Well, it had changed. In some places, were almost exactly the same, while other changed radically. Woodburn's Market, for instance, was a small colonial home when I last left. The bottom floor had been converted into a cramped little supermarket, complete with shelves, a freezer section, and thin shopping carts. It contained the basic staples, plus a few local goods. Now? It's a frickin' GOURMET MARKET. It moved to a large shopping center a few blocks away, and as the sign says, "Contains fine world cheese and wines from all over the globe." Oh, dear God. For those who don't get the concept, imagine the local 7-11 turning into a giant 2-level supermarket that boasted fresh produce and live lobsters from a tank. Then I saw Travis Tritt was performing at the Calvert Marine Museum. A major country star? At the local museum? Sure enough, when we drove past my old stomping grounds, it looked like the museum had a large building where an open field used to be. The marina I grew up in? The house where Earl lived was gone, and now there was a huge hotel there. Shepherd's Marina was now "Comfort Inn's Beacon Marina." I was glad to see the "Transients Welcome" signs. There was a restaurant on the top of a hill when we first got there in 1976. The food was bland, and the floors were sloped badly. It went out of business. Then it was another restaurant that also went out of business. Then it was a cheesy marine supply store when I last saw it in 1985. Now? It's a booming restaurant. But still has sloped floors.
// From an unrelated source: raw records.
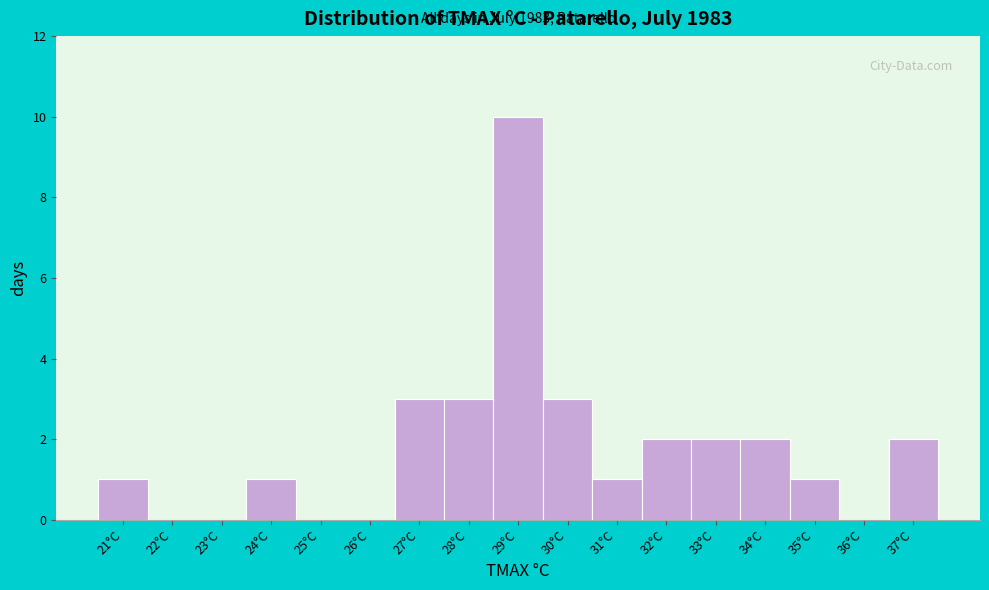

Which range on the x-axis has the tallest bar?

28.5 to 29.5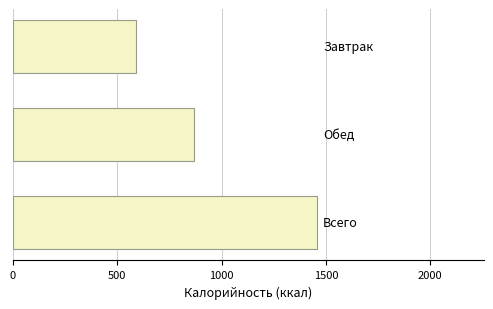

Reading bottom to top, list all the values displayed in this chart.

1457.0	866.2	590.8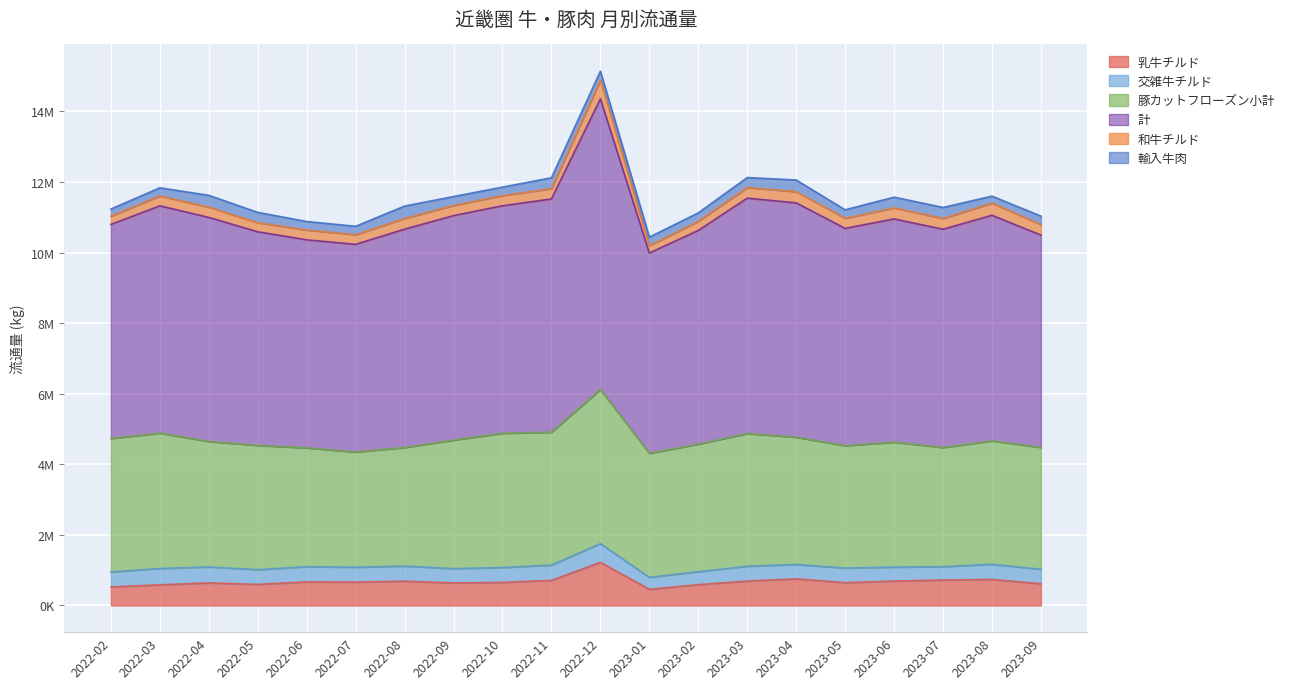

Reading left to right, list all the values displayed in this chart.

乳牛チルド: 524259	584439	639100	596143	667733	661366	688605	637561	653197	710650	1221274	457716	589606	691303	753771	646323	691013	719718	738491	613430
交雑牛チルド: 426309	462491	451525	417792	431559	421603	426104	406858	420372	433229	529590	338881	366335	419085	406902	413254	395390	379408	428152	411431
豚カットフローズン小計: 3780060	3836201	3556493	3521657	3366551	3264688	3362511	3641528	3805351	3766555	4369654	3514645	3616254	3761492	3607734	3468591	3541106	3376930	3496999	3453686
計: 6067807	6441461	6350124	6053761	5895586	5885432	6186917	6361825	6447690	6609667	8237002	5676940	6055716	6671092	6640166	6158023	6326355	6185708	6393742	6015655
和牛チルド: 230471	280451	291377	258631	276880	273234	304085	288224	288413	291642	528468	208267	259658	299561	319210	285551	311818	305015	345784	298113
輸入牛肉: 204868	230807	333732	291358	242553	238832	349623	252268	240394	308468	255422	241195	237706	283625	329242	240368	305177	311879	196127	241222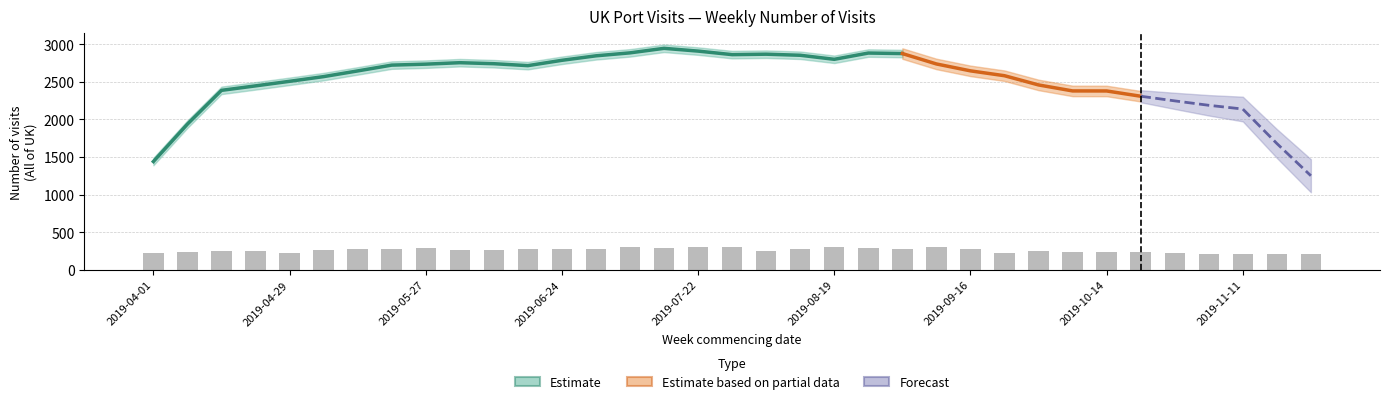

What is the spread (max minus min) of values at 2019-05-13?

2532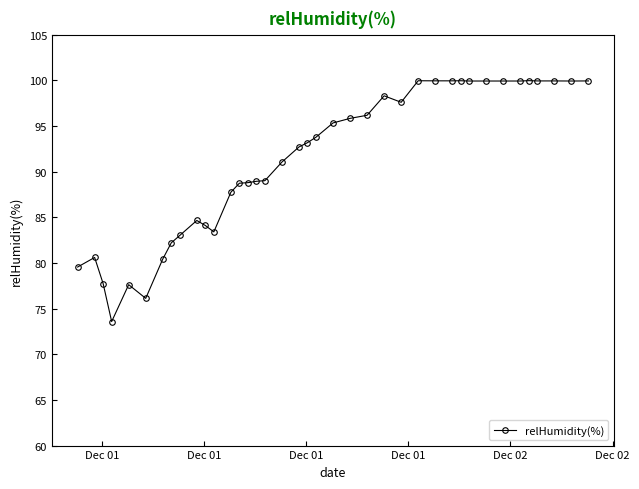

What is the difference between the maximum and minimum values?

26.4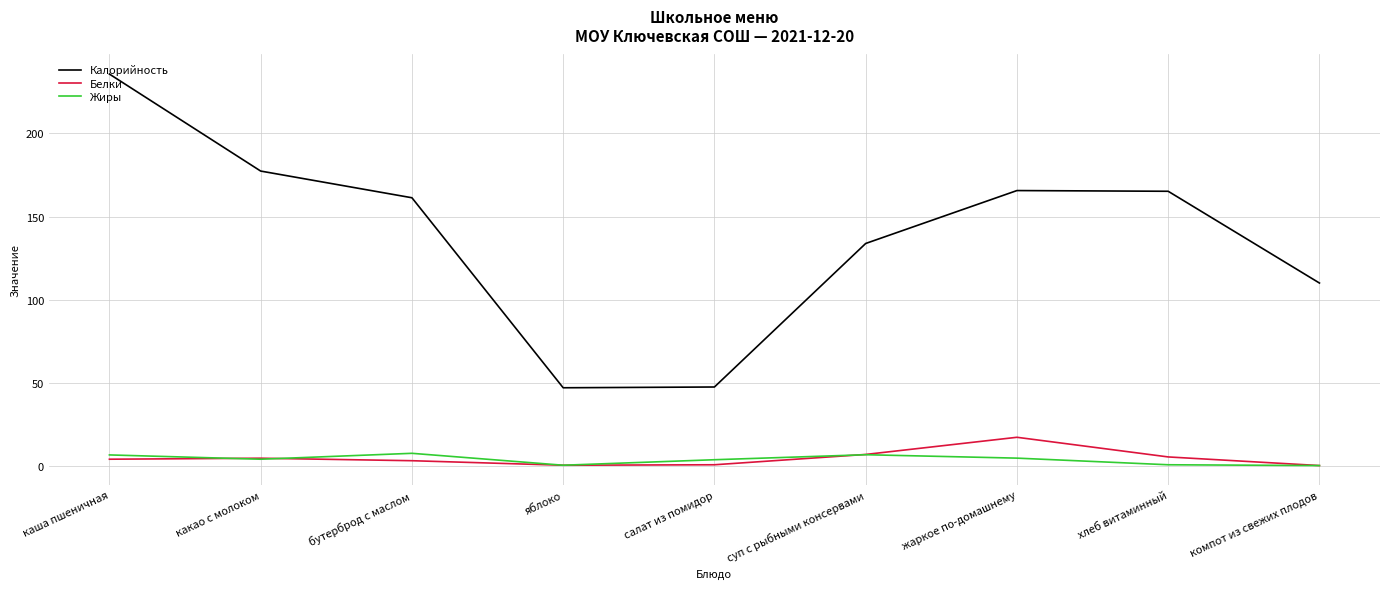

What is the sum of the Жиры values at каша пшеничная and яблоко?

7.0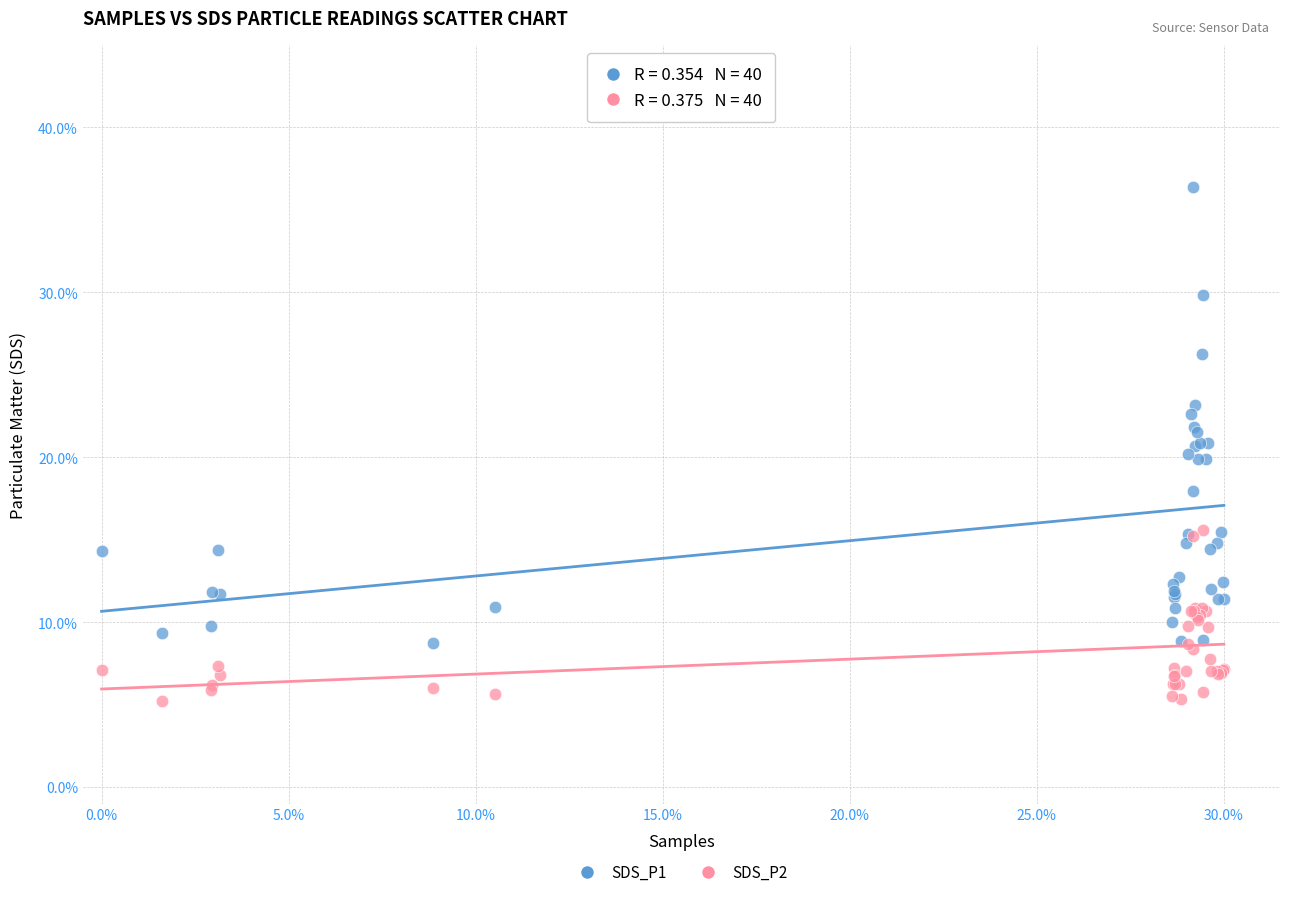

Which series has the widest spread of Y values?

SDS_P1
A lot had changed. An abandoned Victorian-style home is now a B&B Inn. A cornfield is now a sprawling Holiday Inn. Solomon's Pier is still there, but now instead of asphalt up to a breakwater, it's a manicured boardwalk! A huge pile of crud pumped during a marina dredge in 1983 is now a man-made island with 20 foot trees. Man. But there was still a lot of the same stuff. Bunky's Bar is still there, although I heard Mr. Bunky retired to Hawaii. His Tiki Bar (which used to advertise "free drinks for any girl in a bikini") is also still there, and was crawling with yuppies.

The last sad note was that I found an old friend of mine, "Pepper" Langley, had died in June of 2001. I used to hang around the Museum and we used to talk a lot about the past of Solomons, his Navy career, old shipyards, and the like. I even have a sign carved by him that says, "Greg's Grotto." I never got to say goobye, but it's good to see people remember him as I did, a really great guy and a skilled carver. I am severely bummed as I write this.